= 1876 in science =

The year 1876 in science and technology involved some significant events, listed below.

==Astronomy==
- December 7 – First recorded observation of the Great White Spot on Saturn, made by American astronomer Asaph Hall, who uses it to calculate the planet's rotation period.

==Biology==
- Robert Koch demonstrates that Bacillus anthracis is the source of anthrax, the first bacterium conclusively shown to cause disease.
- Koller's sickle in avian gastrulation is first described by August Rauber.
- Francis Galton invents the silent dog whistle.
- Meiosis is discovered and described for the first time in sea urchin eggs by the German biologist Oscar Hertwig.
- The Conchological Society of Great Britain & Ireland is founded.

==Chemistry==
- Josiah Willard Gibbs publishes On the Equilibrium of Heterogeneous Substances, a compilation of his work on thermodynamics and physical chemistry which lays out the concept of free energy to explain the physical basis of chemical equilibria.

==Exploration==
- May 24 – End of the Challenger expedition.

==Mathematics==
- Édouard Lucas demonstrates that 127 is a Mersenne prime, the largest that will be recorded for seventy-five years. He also shows that the Mersenne number 2^{67} − 1, or M_{67}, must have factors.

==Medicine==
- February 22 – Swedish woman Karolina Olsson lapses into a form of hibernation for 32 years.
- May 10 – Major pharmaceutical brand Eli Lilly is founded in Indiana, United States.
- June 6 – The Association of Medical Officers of American Institutions for Idiotic and Feebleminded Persons, later known as the American Association on Intellectual and Developmental Disabilities, is founded when several directors led by Édouard Séguin, inspired by Centennial events, meet to improve the lives of those with disabilities.
- David Ferrier publishes The Functions of the Brain.
- William Macewen demonstrates clinical diagnosis of the site of brain tumors and performs the first successful intercranial surgery.
- Patrick Manson begins studying filariasis infection in humans.
- Meharry Medical College founded in Nashville, Tennessee as the Medical Department of Central Tennessee College; it is the first medical school for African Americans in the Southern United States.

==Technology==
- February 14 – Scottish American inventor Alexander Graham Bell and American electrical engineer Elisha Gray each file a patent for the telephone, initiating the Elisha Gray and Alexander Bell telephone controversy.
- March 7 – Alexander Graham Bell is granted a patent for the telephone.
- March 10 – Alexander Graham Bell makes the first successful bi-directional telephone call, saying "Mr.

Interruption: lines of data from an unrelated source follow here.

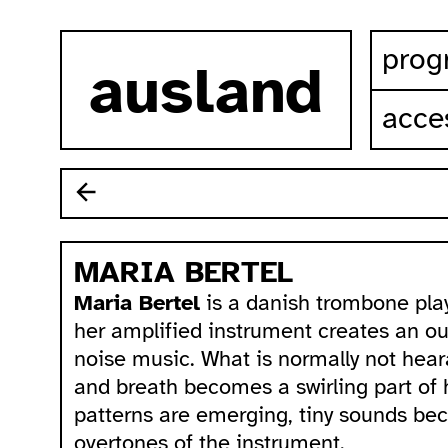
skip to content
prog
ausland
acces
MARIA BERTEL
Maria Bertel
is a danish trombone pla
her amplified instrument creates an ou
noise music. What is normally not hear
and breath becomes a swirling part of
patterns are emerging, tiny sounds beco
overtones of the instrument.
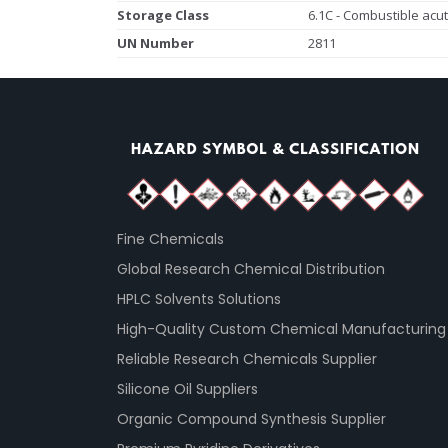
Storage Class
6.1C - Combustible acut
UN Number
2811
Fine Chemicals
Global Research Chemical Distribution
HPLC Solvents Solutions
High-Quality Custom Chemical Manufacturing
Reliable Research Chemicals Supplier
Silicone Oil Suppliers
Organic Compound Synthesis Supplier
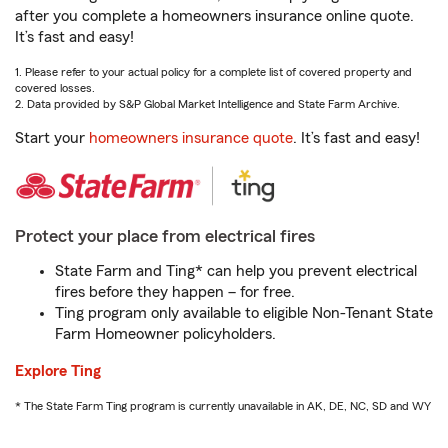
after you complete a homeowners insurance online quote.
It’s fast and easy!
1. Please refer to your actual policy for a complete list of covered property and
covered losses.
2. Data provided by S&P Global Market Intelligence and State Farm Archive.
Start your
homeowners insurance quote
. It’s fast and easy!
Protect your place from electrical fires
State Farm and Ting* can help you prevent electrical
fires before they happen – for free.
Ting program only available to eligible Non-Tenant State
Farm Homeowner policyholders.
Explore Ting
* The State Farm Ting program is currently unavailable in AK, DE, NC, SD and WY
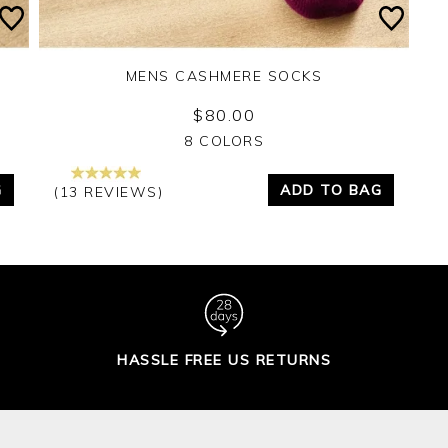
MENS CASHMERE SOCKS
$80.00
Yes
No
8 COLORS
G
ADD TO BAG
(13 REVIEWS)
HASSLE FREE US RETURNS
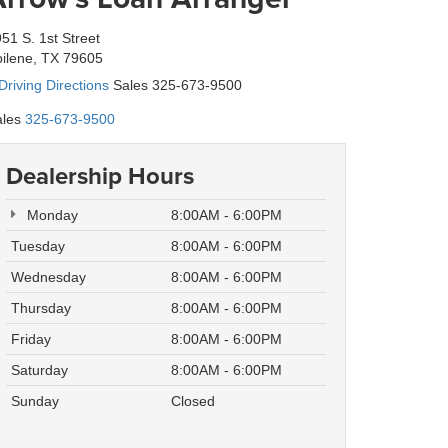
51 S. 1st Street
ilene, TX 79605
Driving Directions
Sales 325-673-9500
les
325-673-9500
Dealership Hours
Monday
8:00AM - 6:00PM
Tuesday
8:00AM - 6:00PM
Wednesday
8:00AM - 6:00PM
Thursday
8:00AM - 6:00PM
Friday
8:00AM - 6:00PM
Saturday
8:00AM - 6:00PM
Sunday
Closed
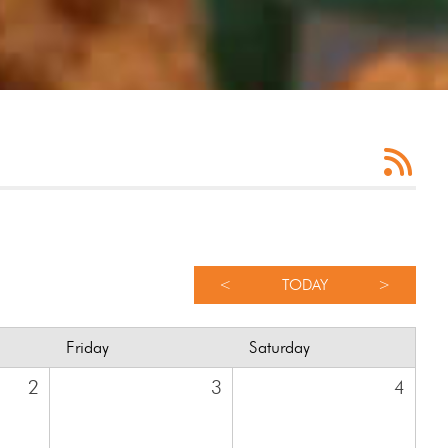
<
TODAY
>
Friday
Saturday
2
3
4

Watson, come here, I want to see you".
- April – Joseph Zentmayer makes his Centennial microscope in the United States.
- April 15 – Russian-born electrical engineer Pavel Yablochkov first publicly demonstrates the 'Yablochkov candle', a form of arc lamp, in London.
- May 17 – Nicolaus Otto files his patent for the four-stroke engine using the Otto cycle.
- August 8 – Thomas Edison is granted a United States patent for his mimeograph.
- Emile Berliner invents an improved form of microphone (the carbon-button type) which will be adopted for Alexander Graham Bell's telephone.
- Francis Edgar Stanley of Newton, Massachusetts, patents an atomizing paint distributor, a form of airbrush.
- The Seth Thomas Clock Company is awarded a United States patent for an adjustable wind-up alarm clock.
- Thomas Hawksley first uses pressure grouting to control water leakage under an embankment dam at Tunstall Reservoir in Weardale, County Durham, England.
- Melville Reuben Bissell files a United States patent for an improved carpet sweeper.

==Institutions==
- October 4 – First classes begin at the Agricultural and Mechanical College of Texas.
- Elizabeth Bragg becomes the first woman to graduate with a civil engineering degree in the United States, from University of California, Berkeley.

==Awards==
- Copley Medal: Claude Bernard
- Wollaston Medal: Thomas Henry Huxley

==Births==
- January 5 – Lucien Bull (died 1972), Irish-born pioneer in chronophotography.
- January 23 – Otto Diels (died 1954), German Nobel Prize winner in chemistry.
- February 15 – E. H. "Chinese" Wilson (died 1930), English-born plant collector.
- April 22 – Robert Bárány (died 1936), Viennese-born Nobel Prize winner in medicine.
- June 13 – William Sealy Gosset (died 1937), English statistician.
- October 3 – Gabrielle Howard née Matthaei (died 1930), English-born plant physiologist.
- November 9 – Hideyo Noguchi (died 1928), Japanese bacteriologist.
- November 19 – Tatyana Afanasyeva (died 1964), Russian-born mathematician.
- November 25 – Paul Nitsche (executed 1948) Nazi German psychiatrist and eugenicist.

==Deaths==
- November 26 – Karl Ernst von Baer (born 1792), Baltic German naturalist.
- Undated - Anna Volkova (born 1800), Russian chemist.